The medical field has generally been an early adopter of AI-powered technologies, resulting in some notable failures, such as creating algorithmic racial bias, as well as successes, such as automating administrative tasks and helping to interpret chest scans and retinal images.

But AI’s potential for problem-solving has raised considerable interest in developing it into a helpful tool for complex diagnostics—no eccentric, prickly, pill-popping medical genius required.

For ChatGPT’s test, the researchers pasted the relevant text of the medical cases into the prompt, and then two qualified physician-researchers scored the AI-generated answers as correct, incorrect, or “did not fully capture the diagnosis.”

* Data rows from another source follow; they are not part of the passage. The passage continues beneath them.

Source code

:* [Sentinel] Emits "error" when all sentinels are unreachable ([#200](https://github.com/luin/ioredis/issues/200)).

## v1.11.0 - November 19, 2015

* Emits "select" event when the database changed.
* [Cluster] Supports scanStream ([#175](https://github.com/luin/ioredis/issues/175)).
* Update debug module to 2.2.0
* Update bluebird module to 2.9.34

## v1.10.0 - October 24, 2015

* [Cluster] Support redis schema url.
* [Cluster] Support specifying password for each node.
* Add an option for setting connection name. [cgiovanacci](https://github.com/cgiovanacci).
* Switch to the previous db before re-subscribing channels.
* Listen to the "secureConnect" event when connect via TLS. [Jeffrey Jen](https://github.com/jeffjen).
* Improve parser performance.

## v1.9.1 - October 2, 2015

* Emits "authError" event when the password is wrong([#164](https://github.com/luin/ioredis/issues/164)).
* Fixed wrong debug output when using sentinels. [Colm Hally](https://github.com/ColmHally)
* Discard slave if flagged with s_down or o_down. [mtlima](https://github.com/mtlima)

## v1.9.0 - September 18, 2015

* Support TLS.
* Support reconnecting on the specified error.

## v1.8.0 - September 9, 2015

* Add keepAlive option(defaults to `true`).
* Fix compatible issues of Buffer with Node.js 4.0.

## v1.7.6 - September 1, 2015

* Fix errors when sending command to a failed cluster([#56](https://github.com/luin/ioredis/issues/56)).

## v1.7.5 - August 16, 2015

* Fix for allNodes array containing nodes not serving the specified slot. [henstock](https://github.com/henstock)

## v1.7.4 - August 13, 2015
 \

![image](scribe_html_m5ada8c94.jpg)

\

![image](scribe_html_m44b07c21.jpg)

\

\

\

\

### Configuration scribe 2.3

Though the chatbot struggled in this test, the researchers suggest it could improve by being specifically and selectively trained on accurate and trustworthy medical literature—not stuff on the Internet, which can include inaccurate information and misinformation.

“This presents an opportunity for researchers to investigate if specific medical data training and tuning can improve the diagnostic accuracy of LLM-based chatbots,” the authors conclude.

The original article contains 721 words, the summary contains 211 words. Saved 71%. I’m a bot and I’m open source!